You should go look at the listings for stripper poles on Amazon, it’s hilarious the places they photoshop them into.
Haha. I love an appalling Amazon photoshop job :)

Also this is separately hilarious (or perhaps terrifying):

-
Thinner than the lag bolts are long…?
Technically true.
The best kind of true.
I got drill bits that can go pretty deep. The reason this shit doesn’t happen to professionals like myself is that I am scared of electricity and power tools and have no clue what I’m doing and have people do it for me.
SMH
Sure, if you want the battery to short out and start a fire.
Cut the tips off then drill out the screws so they break off the next time they use it
Seriously though, this is def something you take up with the landlord, the fines and payment for the repairs alone will be punishment enough.

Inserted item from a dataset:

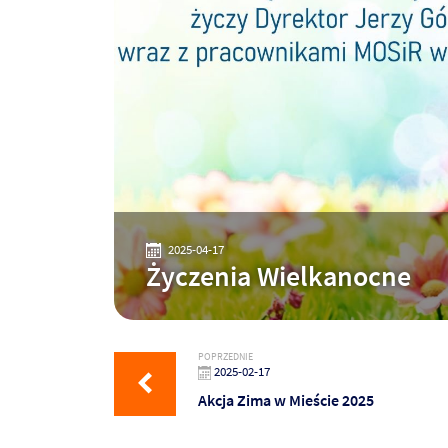
2025-04-17
Życzenia Wielkanocne
POPRZEDNIE
2025-02-17
Akcja Zima w Mieście 2025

That only solves your problem. It doesn’t add problems for the perpetrator, which is the only thing we are concerned with here.
add a drop of mercury on each screw
You can use it on them too
Cut the hands off the downstairs neighbour with it. Now they don’t need a stripper pole. Pole gets removed and everything goes back to normal (after all the court cases and prison time etc).
Doesn’t actually solve your problem…you further fuck up your own hardwood
We are already in pretty firmly academic territory here
A car battery would not do much. Let’s try 40kHz AC?
Did you mean kV? I don’t know if 40kHz is high enough, but I know at some point it doesn’t even shock anymore, just burns. Hence you can take a screwdriver in your hand, and get it close to high frequency Tesla coil / slayer exciter circuit (not that I know the difference) and have it flow through you no problem, just if you touch the spark directly it burns.
Hammer and punch them back down. Or drip lube down the bolts so it makes the pole unusable.
Or glue. Glue would be hilarious.
Yeah my landlord wouldn’t be too happy.
Running a sufficient amount of electricity through it may turn it into a heated rod.
Frangible nuts. Get the load onto the nuts instead of the floor/ceiling. Wait until the neighbour is in the middle of something very physical, then blow the charge allowing the bolts (screws) to slip.